〜高砂や〜能楽体験・鑑賞教室を実施しました!
- 公開日
- 2012/10/17
- 更新日
- 2012/10/17
学校の様子
昨日16日(火)の午後、「河村能舞台」で能楽体験・鑑賞教室を実施しました。この取り組みは、伝統文化で地域に縁のある能楽についての理解を深め、体験を通して将来への文化の継承と地域理解に努めようと、昨年度から実施しています。河村能舞台は室町小学校のすぐ南にあり、学校から徒歩3分で到着します。2・3年生は昨年に続いて2回目ですが、1年生にとっては初めての体験でした。
最初に能舞台を管理運営していただいている河村純子さんより、能楽に関する解説がありました。能楽はアドリブや笑いがなく、厳かで凛とした空気の中で演じられるものです。能舞台の意味や構造、描かれている絵について、また800年以上も守り続けられている文化の重みなど、とても心に沁みとおりました。生徒たちも、普段は正座をして背すじを伸ばす機会は少ないとは思いますが、講師の方のお話に緊張して聞き入っていました。
次は謡の練習です。今回は結婚式でよく謡われる「高砂」です。
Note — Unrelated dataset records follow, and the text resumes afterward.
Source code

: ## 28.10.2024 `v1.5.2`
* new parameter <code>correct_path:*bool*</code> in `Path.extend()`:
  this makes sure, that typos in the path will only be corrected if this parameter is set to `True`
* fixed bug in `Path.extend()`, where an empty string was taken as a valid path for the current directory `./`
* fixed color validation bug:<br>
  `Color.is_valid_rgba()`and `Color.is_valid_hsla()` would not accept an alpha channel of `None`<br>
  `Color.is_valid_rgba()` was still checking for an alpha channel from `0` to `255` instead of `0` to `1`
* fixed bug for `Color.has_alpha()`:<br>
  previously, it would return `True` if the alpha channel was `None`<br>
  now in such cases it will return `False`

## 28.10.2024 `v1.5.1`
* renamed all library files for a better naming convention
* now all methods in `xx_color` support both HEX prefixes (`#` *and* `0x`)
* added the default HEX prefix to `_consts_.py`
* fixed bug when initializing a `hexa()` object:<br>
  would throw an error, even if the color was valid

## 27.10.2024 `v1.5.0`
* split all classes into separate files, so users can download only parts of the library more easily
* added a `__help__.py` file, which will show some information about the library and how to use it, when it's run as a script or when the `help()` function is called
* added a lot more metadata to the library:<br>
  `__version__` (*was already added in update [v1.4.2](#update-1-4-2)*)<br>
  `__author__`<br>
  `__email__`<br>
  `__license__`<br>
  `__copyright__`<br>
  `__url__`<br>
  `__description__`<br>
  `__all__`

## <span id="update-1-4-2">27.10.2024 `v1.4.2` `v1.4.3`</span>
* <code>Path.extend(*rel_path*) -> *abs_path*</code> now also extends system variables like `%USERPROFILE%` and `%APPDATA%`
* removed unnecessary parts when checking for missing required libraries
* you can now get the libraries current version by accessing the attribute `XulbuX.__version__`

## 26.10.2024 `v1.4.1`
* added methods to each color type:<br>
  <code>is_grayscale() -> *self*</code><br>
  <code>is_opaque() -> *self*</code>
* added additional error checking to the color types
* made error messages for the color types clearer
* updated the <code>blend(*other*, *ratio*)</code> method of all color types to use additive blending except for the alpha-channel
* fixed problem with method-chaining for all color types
先生の指示に従い、正座を吸い、背筋を伸ばし、お腹の底から一節一節を絞り出すように声を出していました。
高砂や この浦舟に帆をあげて・・・
やはり難しかったですね。でも何度も練習するうちに何とか様になってきたのでは・・・!
いよいよ0体験の始まりです。能楽で使われる小鼓、大鼓、太鼓を練習します。足袋をはいて緊張して舞台に上がりましたが、なかなかいい音色が出ていたように思います。そして次は所作の体験です。能楽では扇子以外のものを使いませんが、それを使って様々なな型を演じます。基本動作から、笑う、なく、お酒を注ぐなど、一つ一つ真似をして演じました。うまくできましたか?
最後に能楽の観賞です。先ほど謡を練習した「高砂」を鑑賞しました。最初の出だしに、全員で高砂を声高らかに謡いました。もちろん、本職の方の足元にも及びませんが・・・。何の予備知識もなく鑑賞するのではなく、解説をしていただいた後ですので、ほとんどの人は興味を持って鑑賞していました。
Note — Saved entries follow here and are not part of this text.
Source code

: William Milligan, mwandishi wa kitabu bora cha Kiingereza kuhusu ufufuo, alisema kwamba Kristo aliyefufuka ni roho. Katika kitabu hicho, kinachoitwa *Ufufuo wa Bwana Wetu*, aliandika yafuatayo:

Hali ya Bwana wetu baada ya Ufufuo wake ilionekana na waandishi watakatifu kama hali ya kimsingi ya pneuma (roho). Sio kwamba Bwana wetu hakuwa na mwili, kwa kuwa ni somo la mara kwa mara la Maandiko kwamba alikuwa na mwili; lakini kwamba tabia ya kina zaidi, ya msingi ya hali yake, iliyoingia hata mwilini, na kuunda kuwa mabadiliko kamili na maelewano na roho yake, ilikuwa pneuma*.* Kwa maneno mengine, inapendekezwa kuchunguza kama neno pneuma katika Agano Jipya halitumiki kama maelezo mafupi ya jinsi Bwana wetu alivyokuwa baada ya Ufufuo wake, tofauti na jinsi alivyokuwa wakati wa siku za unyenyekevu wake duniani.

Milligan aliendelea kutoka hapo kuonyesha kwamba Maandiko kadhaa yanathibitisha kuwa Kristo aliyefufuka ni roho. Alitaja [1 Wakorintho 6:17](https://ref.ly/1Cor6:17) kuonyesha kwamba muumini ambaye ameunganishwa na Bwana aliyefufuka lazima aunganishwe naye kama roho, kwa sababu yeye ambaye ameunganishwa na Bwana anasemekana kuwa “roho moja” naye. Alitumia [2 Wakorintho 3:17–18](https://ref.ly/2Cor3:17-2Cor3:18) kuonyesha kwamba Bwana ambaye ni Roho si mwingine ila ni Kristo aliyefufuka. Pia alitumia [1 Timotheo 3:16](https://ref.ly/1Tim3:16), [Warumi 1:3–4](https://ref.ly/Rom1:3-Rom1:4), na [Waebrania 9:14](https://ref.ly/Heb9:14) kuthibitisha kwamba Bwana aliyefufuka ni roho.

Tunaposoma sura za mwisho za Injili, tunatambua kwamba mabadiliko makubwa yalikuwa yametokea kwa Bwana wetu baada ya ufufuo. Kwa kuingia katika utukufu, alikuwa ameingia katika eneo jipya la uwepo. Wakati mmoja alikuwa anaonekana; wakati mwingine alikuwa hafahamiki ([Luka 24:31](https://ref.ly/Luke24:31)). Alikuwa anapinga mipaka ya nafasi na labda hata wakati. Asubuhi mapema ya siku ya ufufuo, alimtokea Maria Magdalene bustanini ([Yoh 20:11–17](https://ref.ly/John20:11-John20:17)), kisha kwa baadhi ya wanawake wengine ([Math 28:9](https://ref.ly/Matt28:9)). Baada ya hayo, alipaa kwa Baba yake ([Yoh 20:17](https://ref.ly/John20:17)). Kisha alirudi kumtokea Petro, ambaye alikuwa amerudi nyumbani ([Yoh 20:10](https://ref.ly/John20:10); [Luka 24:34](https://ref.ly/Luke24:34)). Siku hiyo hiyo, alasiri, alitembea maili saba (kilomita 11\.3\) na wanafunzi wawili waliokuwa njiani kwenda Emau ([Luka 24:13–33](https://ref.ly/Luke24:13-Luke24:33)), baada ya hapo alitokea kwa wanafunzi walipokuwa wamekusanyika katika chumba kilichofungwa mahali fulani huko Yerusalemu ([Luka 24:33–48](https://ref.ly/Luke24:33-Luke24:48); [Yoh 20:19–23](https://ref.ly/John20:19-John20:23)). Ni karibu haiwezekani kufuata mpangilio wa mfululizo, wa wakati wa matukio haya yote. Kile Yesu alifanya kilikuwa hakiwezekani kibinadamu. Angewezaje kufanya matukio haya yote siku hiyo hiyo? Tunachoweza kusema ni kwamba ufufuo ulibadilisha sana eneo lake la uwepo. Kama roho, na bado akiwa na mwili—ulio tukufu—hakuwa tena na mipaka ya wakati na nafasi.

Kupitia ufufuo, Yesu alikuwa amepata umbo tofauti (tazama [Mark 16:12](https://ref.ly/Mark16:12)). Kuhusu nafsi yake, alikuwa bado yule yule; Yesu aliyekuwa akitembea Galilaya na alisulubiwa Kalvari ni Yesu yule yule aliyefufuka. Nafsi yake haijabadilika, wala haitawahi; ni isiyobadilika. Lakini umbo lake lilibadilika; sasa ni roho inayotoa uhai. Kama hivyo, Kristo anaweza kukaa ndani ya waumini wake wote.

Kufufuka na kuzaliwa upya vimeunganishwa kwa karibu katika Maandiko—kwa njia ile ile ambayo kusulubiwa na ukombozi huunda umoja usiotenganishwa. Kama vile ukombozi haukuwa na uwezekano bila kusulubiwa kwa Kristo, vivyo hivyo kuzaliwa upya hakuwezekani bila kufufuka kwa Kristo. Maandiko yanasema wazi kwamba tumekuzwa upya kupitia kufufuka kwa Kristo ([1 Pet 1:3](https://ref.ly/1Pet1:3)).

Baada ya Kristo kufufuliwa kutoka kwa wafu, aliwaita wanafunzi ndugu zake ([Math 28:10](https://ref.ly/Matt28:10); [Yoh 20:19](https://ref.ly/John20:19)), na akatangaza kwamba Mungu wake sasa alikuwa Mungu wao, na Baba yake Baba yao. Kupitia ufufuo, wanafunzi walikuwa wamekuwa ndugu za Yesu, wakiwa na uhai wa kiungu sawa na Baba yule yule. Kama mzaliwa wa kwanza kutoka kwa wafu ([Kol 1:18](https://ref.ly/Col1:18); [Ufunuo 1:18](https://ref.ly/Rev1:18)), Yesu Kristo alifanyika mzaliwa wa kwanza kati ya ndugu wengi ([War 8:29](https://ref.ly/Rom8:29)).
学校のすぐ近くに、こんな素晴らしい能舞台があることを今まで知らなかった人が多かったのではと思います。今回のような体験が出来たことは、地域文化を知る上でとても役立ったことと思います。京都には様々な文化・芸術の伝統がありますが、それに触れる機会は逆に少ないようです。今回の能楽体験には、地方からの修学旅行生が多く参加しているとのこと。京都に住みながらとても残念なことです。これを機会に、自分たちの住むこの地域、そして京都の伝統・文化・芸術・建築物・祭礼・行事など、素晴らしい”財産”をを見つめなおしてみたいですね。